WRITTEN REQUEST:
Reproduce the rows below with "Transcribe the text in this image" changed to "Write out the word shown in this image" and everything else kept the same. Leave the pictures out of your answer.

[Data listing]
****************************************
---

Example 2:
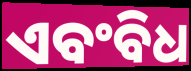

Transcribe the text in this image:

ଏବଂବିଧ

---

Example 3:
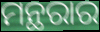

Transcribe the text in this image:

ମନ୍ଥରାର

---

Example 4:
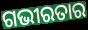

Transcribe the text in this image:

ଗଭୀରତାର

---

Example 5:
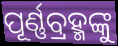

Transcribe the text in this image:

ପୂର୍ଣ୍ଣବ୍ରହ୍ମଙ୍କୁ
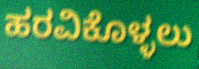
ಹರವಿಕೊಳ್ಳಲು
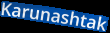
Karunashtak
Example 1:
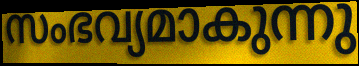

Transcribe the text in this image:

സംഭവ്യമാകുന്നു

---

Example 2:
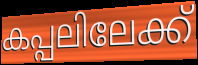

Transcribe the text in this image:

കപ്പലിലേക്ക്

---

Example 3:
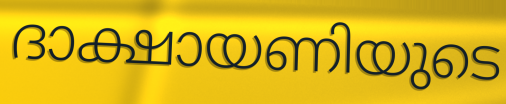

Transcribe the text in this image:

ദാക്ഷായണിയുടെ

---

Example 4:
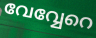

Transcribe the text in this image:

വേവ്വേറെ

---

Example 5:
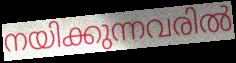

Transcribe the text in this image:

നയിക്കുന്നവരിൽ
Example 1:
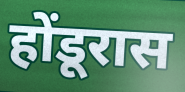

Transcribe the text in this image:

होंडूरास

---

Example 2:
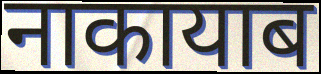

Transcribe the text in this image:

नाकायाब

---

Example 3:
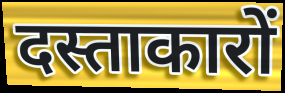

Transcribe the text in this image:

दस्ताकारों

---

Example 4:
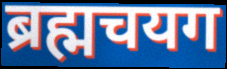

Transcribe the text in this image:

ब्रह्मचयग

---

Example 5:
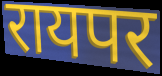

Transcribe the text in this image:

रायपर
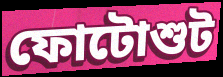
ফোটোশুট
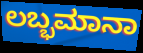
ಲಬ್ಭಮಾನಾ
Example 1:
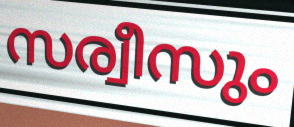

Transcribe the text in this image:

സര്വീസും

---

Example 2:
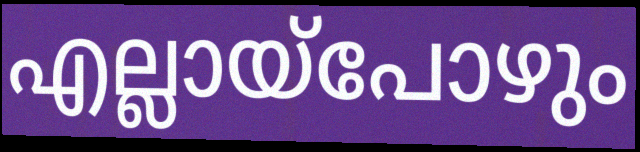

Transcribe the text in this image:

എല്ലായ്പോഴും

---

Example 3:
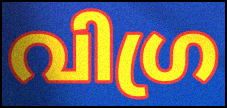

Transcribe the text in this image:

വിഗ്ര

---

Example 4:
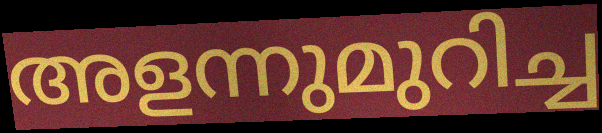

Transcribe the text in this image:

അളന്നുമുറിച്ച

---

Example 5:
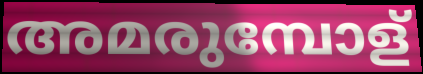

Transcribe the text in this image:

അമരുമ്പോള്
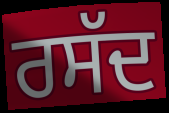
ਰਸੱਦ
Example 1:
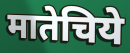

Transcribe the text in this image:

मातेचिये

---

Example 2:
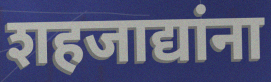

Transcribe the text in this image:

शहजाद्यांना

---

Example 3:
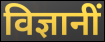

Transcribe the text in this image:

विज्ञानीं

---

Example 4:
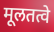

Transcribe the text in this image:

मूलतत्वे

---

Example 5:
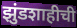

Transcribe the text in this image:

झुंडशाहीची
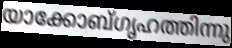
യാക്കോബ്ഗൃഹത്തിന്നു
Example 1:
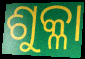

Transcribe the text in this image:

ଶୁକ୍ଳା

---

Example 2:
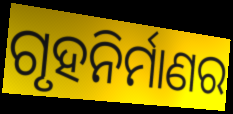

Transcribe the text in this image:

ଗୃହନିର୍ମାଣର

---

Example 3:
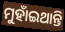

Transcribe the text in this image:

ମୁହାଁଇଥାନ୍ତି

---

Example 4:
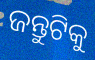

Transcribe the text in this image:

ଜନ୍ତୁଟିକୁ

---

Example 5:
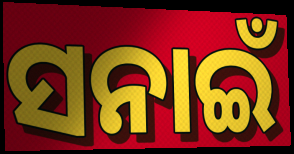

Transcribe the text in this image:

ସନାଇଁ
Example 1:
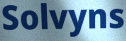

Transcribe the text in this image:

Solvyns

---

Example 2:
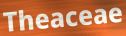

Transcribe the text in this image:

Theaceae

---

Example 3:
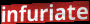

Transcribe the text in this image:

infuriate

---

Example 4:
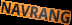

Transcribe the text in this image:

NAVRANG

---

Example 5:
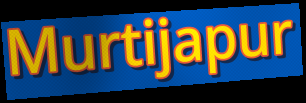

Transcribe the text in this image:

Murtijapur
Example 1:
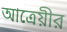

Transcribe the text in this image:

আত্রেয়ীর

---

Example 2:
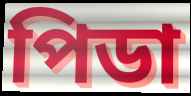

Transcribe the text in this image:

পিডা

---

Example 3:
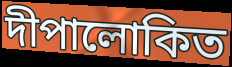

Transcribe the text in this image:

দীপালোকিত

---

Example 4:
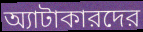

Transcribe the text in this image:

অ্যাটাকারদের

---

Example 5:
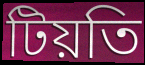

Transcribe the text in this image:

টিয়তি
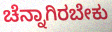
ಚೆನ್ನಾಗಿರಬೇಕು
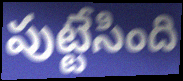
****************************************
RESULT OF THIS EXERCISE:
---

Example 2:

Write out the word shown in this image:

ଏବଂବିଧ

---

Example 3:

Write out the word shown in this image:

ମନ୍ଥରାର

---

Example 4:

Write out the word shown in this image:

ଗଭୀରତାର

---

Example 5:

Write out the word shown in this image:

ପୂର୍ଣ୍ଣବ୍ରହ୍ମଙ୍କୁ
ಹರವಿಕೊಳ್ಳಲು
Karunashtak
Example 1:

Write out the word shown in this image:

സംഭവ്യമാകുന്നു

---

Example 2:

Write out the word shown in this image:

കപ്പലിലേക്ക്

---

Example 3:

Write out the word shown in this image:

ദാക്ഷായണിയുടെ

---

Example 4:

Write out the word shown in this image:

വേവ്വേറെ

---

Example 5:

Write out the word shown in this image:

നയിക്കുന്നവരിൽ
Example 1:

Write out the word shown in this image:

होंडूरास

---

Example 2:

Write out the word shown in this image:

नाकायाब

---

Example 3:

Write out the word shown in this image:

दस्ताकारों

---

Example 4:

Write out the word shown in this image:

ब्रह्मचयग

---

Example 5:

Write out the word shown in this image:

रायपर
ফোটোশুট
ಲಬ್ಭಮಾನಾ
Example 1:

Write out the word shown in this image:

സര്വീസും

---

Example 2:

Write out the word shown in this image:

എല്ലായ്പോഴും

---

Example 3:

Write out the word shown in this image:

വിഗ്ര

---

Example 4:

Write out the word shown in this image:

അളന്നുമുറിച്ച

---

Example 5:

Write out the word shown in this image:

അമരുമ്പോള്
ਰਸੱਦ
Example 1:

Write out the word shown in this image:

मातेचिये

---

Example 2:

Write out the word shown in this image:

शहजाद्यांना

---

Example 3:

Write out the word shown in this image:

विज्ञानीं

---

Example 4:

Write out the word shown in this image:

मूलतत्वे

---

Example 5:

Write out the word shown in this image:

झुंडशाहीची
യാക്കോബ്ഗൃഹത്തിന്നു
Example 1:

Write out the word shown in this image:

ଶୁକ୍ଳା

---

Example 2:

Write out the word shown in this image:

ଗୃହନିର୍ମାଣର

---

Example 3:

Write out the word shown in this image:

ମୁହାଁଇଥାନ୍ତି

---

Example 4:

Write out the word shown in this image:

ଜନ୍ତୁଟିକୁ

---

Example 5:

Write out the word shown in this image:

ସନାଇଁ
Example 1:

Write out the word shown in this image:

Solvyns

---

Example 2:

Write out the word shown in this image:

Theaceae

---

Example 3:

Write out the word shown in this image:

infuriate

---

Example 4:

Write out the word shown in this image:

NAVRANG

---

Example 5:

Write out the word shown in this image:

Murtijapur
Example 1:

Write out the word shown in this image:

আত্রেয়ীর

---

Example 2:

Write out the word shown in this image:

পিডা

---

Example 3:

Write out the word shown in this image:

দীপালোকিত

---

Example 4:

Write out the word shown in this image:

অ্যাটাকারদের

---

Example 5:

Write out the word shown in this image:

টিয়তি
ಚೆನ್ನಾಗಿರಬೇಕು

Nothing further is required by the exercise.